Tasked with retrieving dark aether research data scattered across the Ural mountains, teams of one to four members embark on a perilous journey to complete missions set across three separate maps while working to upgrade their weapons, purchase perks, craft special munitions, and, most importantly, stay alive long enough to exfiltrate. A unique blend of all of Call of Duty’s multiplayer-minded offerings, Outbreak enhances the thrill of mowing down packs of zombies while increasing the challenge and keeping veteran players of the series on their toes.
Though its settings and scenarios will grow to be a bit too familiar given enough time, Outbreak is leagues more replayable than traditional zombies maps; while they certainly had an appeal, averages players were often turned away by the overly-monotonous gameplay endemic to older chapters of the CoD zombies anthology.

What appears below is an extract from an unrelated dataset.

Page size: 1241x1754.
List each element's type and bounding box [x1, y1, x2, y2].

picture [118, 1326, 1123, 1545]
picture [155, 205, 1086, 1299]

In contrast, Outbreak allows players to take things at their own pace without sacrificing the difficulty of the mode’s higher rounds, and it spices up the gameplay by introducing much larger maps, all-new vehicles, special zombies, and side quests without overdoing things to the point that the mode no longer resembles the classic Treyarch zombies affair.
Dedicated purists may be turned away, but assuming the developers continue to support the mode, Outbreak has a genuine chance to be remembered as a legendary turning point not just for the specific mode, but for Call of Duty as a whole. What’s more, with recent rumors suggesting that a zombies-focused standalone game may be in the works, we can’t help but wonder if Outbreak was intended as a testing ground for some more ambitious ideas to be used in the future.
Obviously, it isn’t totally flawless; the difficulty curve may be a bit abrasive for new players, and the overall aesthetic of the mode feels a bit incongruous compared to the other maps and doesn’t particularly fit the horror roots of Treyarch’s zombies, but these are small gripes that could be amended over time, and, on the whole, Outbreak is deserving of an immense amount of praise. While we wouldn’t necessarily forego the traditional zombies experience in favor of this, Outbreak may well help to bolster Cold War’s popularity and continue to appease zombies fans over the next few months and in the ensuing interim period between Treyarch-led Call of Duty releases.